DraftKings membantah tuduhan itu secara langsung pada bulan Juni. Perusahaan mengatakan Bisnis Rubah bahwa pihaknya telah “melakukan tinjauan menyeluruh terhadap praktik bisnis SBTech” dan tetap “nyaman dengan temuannya.” Selain itu, perusahaan mengatakan kepada investor minggu ini bahwa mereka tidak mengantisipasi “efek merugikan yang material” pada keuangannya sebagai akibat dari penyelidikan SEC yang sedang berlangsung.

Investor didesak untuk menuntut

Menambah daftar kesengsaraan DraftKings, lima firma hukum telah menyatakan minatnya untuk mengajukan gugatan class action terhadap perusahaan jika mereka bisa mendapatkan investornya. Pada bulan Juni, Firma Hukum Portnoy, Johnson Fistel LLP, Firma Hukum Schall, Pomerantz LLP, dan pengacara Howard G. Smith mengumumkan bahwa mereka telah membuka penyelidikan terhadap DraftKings.

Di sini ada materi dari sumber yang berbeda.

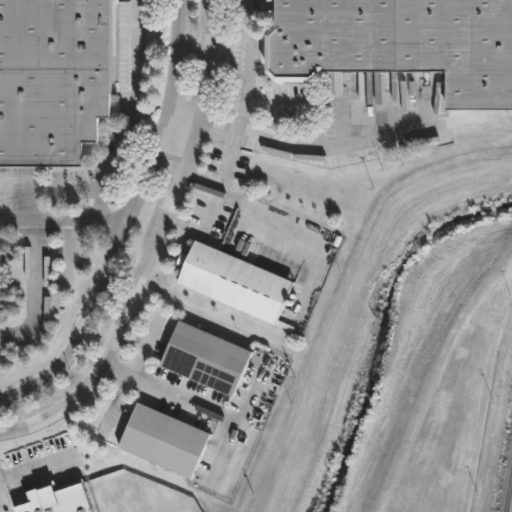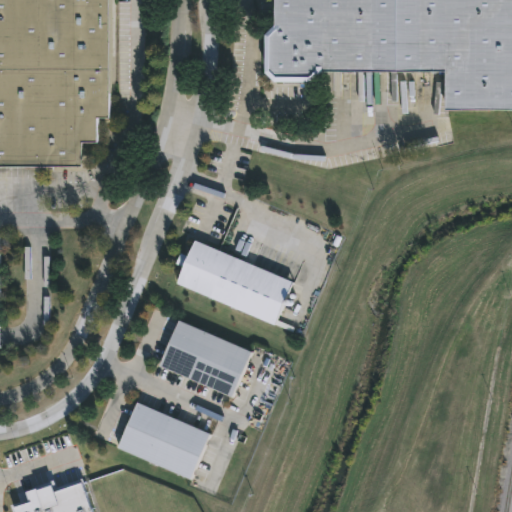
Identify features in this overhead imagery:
building: (398, 44)
building: (400, 44)
road: (211, 61)
road: (247, 66)
building: (51, 80)
building: (52, 81)
road: (187, 118)
road: (313, 148)
road: (114, 155)
road: (182, 174)
road: (221, 181)
road: (199, 185)
road: (126, 220)
road: (108, 221)
road: (264, 223)
building: (233, 284)
building: (234, 284)
road: (36, 291)
road: (107, 356)
building: (205, 360)
building: (205, 361)
road: (165, 393)
building: (163, 442)
building: (163, 443)
road: (35, 465)
railway: (509, 495)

memberikan pernyataan publik yang salah

Perusahaan mengklaim bahwa DraftKings menyesatkan investor pada informasi penting yang terkait dengan SBTech dalam membangun mergernya. Mereka menyarankan bahwa yang terakhir memperoleh pendapatannya dari kegiatan “melanggar hukum” dan dengan demikian “tidak berkelanjutan”. Akibatnya, perusahaan hukum mengklaim bahwa DraftKings memberikan pernyataan publik yang salah.

Penggugat potensial dalam kasus ini memiliki waktu hingga 31 Agustus 2021 untuk mengajukan mosi dalam gugatan class action. Perusahaan telah mengajukan banding kepada siapa pun yang membeli sekuritas DraftKings antara 23 Desember 2019 dan 15 Juni 2021.

Hasil positif di Q2

DraftKings juga menyampaikan beberapa kabar baik selama laporan pendapatannya pada hari Jumat. Operator melihat pendapatan Q2 hampir tiga kali lipat dari tahun ke tahun menjadi total $298 juta. Itu merupakan peningkatan sekitar 297% dari tingkat pro forma 2020.

Jumlah pengguna DraftKings juga meningkat pada kuartal kedua. Pemain unik bulanan naik 281% dibandingkan dengan tahun 2020, menjadi rata-rata 1,1 juta pelanggan yang membayar setiap bulan. Pendapatan rata-rata per pemain unik bulanan juga tumbuh sebesar 26%, menjadi total $80.

Co-founder DraftKings, CEO, dan ketua dewan Jason Robins mengomentari kuartal yang sukses. Dia berkata: “DraftKings memiliki kuartal kedua yang sangat kuat di tahun 2021, mempertahankan kinerja keuangan kami yang mengesankan sambil juga maju ke area baru, seperti media dan NFT.”